By virtue of such steps, the Nash equilibrium response functional of the follower and \(\bar{x}=\bar{x}(u_{0})\) can be specified, given any admissible strategy announced by leaders. Given the optimal response of all followers, we can turn to solve the problem of the leader.

4 Optimal strategy of auxiliary problems

From now on, we might suppress time variable t in case no confusion occurs. As mentioned before, we focus on the auxiliary limiting LQG optimization problems, i.e., Problem (II) first.

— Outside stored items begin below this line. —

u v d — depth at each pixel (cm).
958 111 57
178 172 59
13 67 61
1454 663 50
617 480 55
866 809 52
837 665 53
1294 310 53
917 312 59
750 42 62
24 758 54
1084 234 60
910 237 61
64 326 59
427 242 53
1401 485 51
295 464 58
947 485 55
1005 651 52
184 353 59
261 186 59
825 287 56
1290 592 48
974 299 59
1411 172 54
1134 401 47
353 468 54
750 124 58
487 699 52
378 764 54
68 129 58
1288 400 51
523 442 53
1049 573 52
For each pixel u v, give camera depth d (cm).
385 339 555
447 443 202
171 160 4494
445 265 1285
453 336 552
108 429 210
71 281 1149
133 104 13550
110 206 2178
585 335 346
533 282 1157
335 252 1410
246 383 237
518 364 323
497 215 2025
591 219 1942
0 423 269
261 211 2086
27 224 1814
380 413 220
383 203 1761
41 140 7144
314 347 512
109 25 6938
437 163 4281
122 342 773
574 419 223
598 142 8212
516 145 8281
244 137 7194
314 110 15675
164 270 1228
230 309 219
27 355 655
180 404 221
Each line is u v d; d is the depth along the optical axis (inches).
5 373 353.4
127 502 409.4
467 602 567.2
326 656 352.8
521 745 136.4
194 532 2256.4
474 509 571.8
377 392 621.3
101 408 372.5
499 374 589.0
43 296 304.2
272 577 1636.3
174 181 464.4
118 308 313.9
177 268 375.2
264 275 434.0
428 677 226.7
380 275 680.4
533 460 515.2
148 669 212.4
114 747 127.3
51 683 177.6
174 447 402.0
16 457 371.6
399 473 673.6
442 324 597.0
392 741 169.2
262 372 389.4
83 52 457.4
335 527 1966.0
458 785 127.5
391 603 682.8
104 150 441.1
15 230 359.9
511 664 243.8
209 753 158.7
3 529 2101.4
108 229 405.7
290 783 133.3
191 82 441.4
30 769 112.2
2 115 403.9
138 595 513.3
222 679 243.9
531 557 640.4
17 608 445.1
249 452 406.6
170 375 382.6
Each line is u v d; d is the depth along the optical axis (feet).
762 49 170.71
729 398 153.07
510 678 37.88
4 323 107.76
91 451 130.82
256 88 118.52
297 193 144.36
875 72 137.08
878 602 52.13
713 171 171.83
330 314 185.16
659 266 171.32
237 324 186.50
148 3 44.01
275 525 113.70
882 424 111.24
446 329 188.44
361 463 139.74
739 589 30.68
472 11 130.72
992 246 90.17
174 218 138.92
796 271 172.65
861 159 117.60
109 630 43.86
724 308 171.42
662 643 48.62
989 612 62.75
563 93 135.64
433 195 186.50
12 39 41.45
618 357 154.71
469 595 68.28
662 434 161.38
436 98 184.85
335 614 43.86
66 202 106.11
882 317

4.1 Optimal strategy of the follower

The main result of this section can be stated as follows.

Theorem 4.1

Under assumption (H1), let \(u_{0}(\cdot )\in \mathcal{U}_{0}[0,T]\), \(\bar{x}(\cdot )\in L^{2}(0,T;\mathbb{R})\) be given. Then, for the initial value \(x_{i0}\), Problem (II)admits an optimal control \(\bar{u}_{i}(\cdot )\in \mathcal{U}_{i}[0,T]\) if and only if the following two conditions hold:

  1. (i)

    For \(i=1,2,\ldots ,N\), the adapted solution \((\bar{x}_{i}(\cdot ),\bar{y}_{i}(\cdot ),\bar{z}_{i}(\cdot ))\) to the FBSDE on \([0,T]\)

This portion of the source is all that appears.